Folder | Filename | Type | Description |
---|---|---|---|
main | README | markdown | Description of project, narrative, and conclusions |
main | Project 3 Classification - Adriana Machado - DSI 523 | Slides from presentation | |
main | ProjectScope | markdown | original project description and rubric |
code | 01_intro_imports_cleaning | .ipynb | notebook with code for Reddit API and data cleaning. |
code | 02_EDA | .ipynb | notebook with EDA and plots |
code | 03_modeling | .ipynb | notebook comparing different models and final best model |
data | intrusive_df_raw | .csv | raw API pull of r/IntrusiveThoughts |
data | shower_df_raw | .csv | raw API pull of r/ShowerThoughts |
data | intrusive_shower_raw | .csv | concatenated intrusive_raw and shower_raw |
data | intrusive_shower_clean | .csv | cleaned concatenated set (html, tokens, etc.) |
data | intrusive_shower_clean_sent | .csv | cleaned concatenated set with sentiment analysis columns |
data | intrusive_shower_final | .csv | final dataset for modeling with cleaned 'title_self' text column for X-variable and 'is_shower' binary column for target y-variable |
images | gs_cnb_confusion_matrix | jpeg & png | confusion matrix of final model |
images | sentiment_hist | jpeg & png | histogram showing sentiment analysis for r/ShowerThoughts and r/IntrusiveThoughts |
images | tfidf_it_bigrams | jpeg & png | bar chart of top 20 r/IntrusiveThoughts bigrams from TFIDF vectorizer |
images | tfidf_it_words | jpeg & png | bar chart of top 20 r/IntrusiveThoughts single words from TFIDF vectorizer |
images | tfidf_st_bigrams | jpeg & png | bar chart of top 20 r/ShowerThoughts bigrams from TFIDF vectorizer |
images | tfidf_st_words | jpeg & png | bar chart of top 20 r/ShowerThoughts single words from TFIDF vectorizer |
If this were to be used as a premise for further research and development in the field of telehealth and the use of AI in mental health services. I'd say using control groups but maintaining the anonymity of reporting could prove to be insightful.

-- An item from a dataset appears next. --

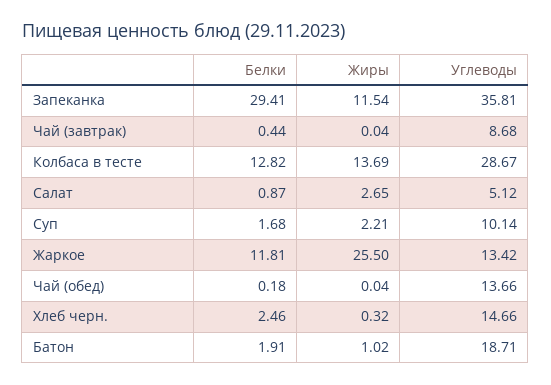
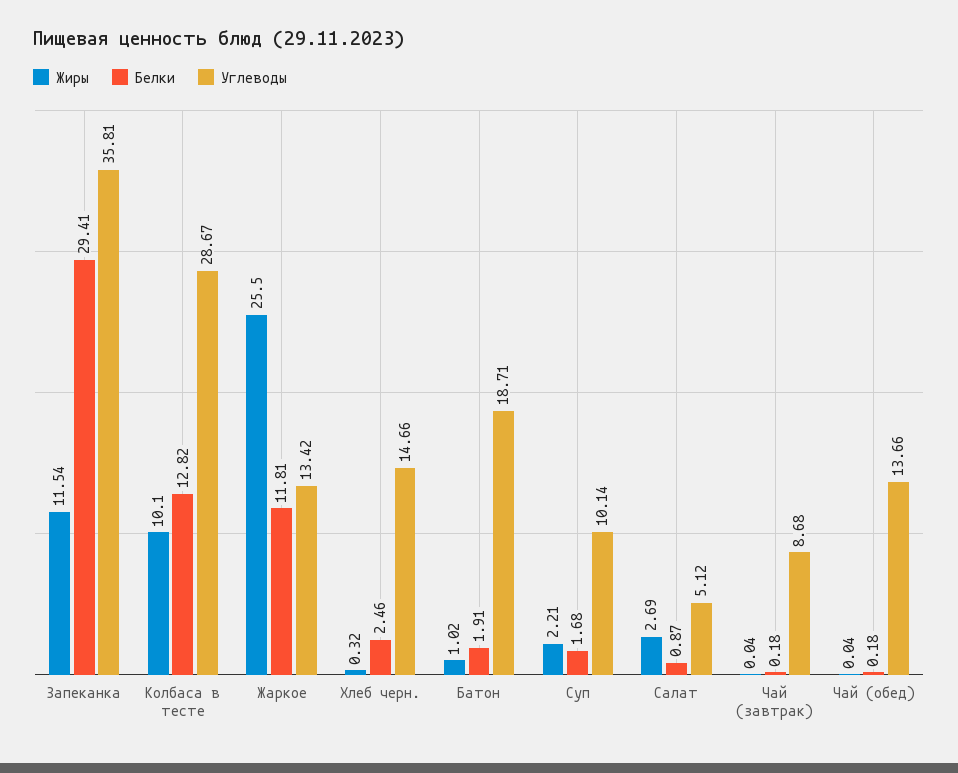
Белки, Чай (завтрак): 0.44 -> 0.18
Жиры, Колбаса в тесте: 13.69 -> 10.1
Жиры, Салат: 2.65 -> 2.69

Predicting if a thought is intrusive versus a shower thougth is nice and all but comparing the two when they come from the same mind could be more insightful and how this varies across a diverse cross-section of the population.
It's also important to keep iterating on these models and make sure new data is still running with high accuracy.
How this type of information is used begs more questions that have been asked about the field of psychology since diagnosis became a thing. The concern of calling 911 on a suicidal person and putting them permanently into a system for a temporary psychological lapse, is a growing concern. Many municipalities are seeing how this permanent trauma to a temporary problem can be avoided by developing crisis departments and increasing training to distinguish mental health crises from violent crimes.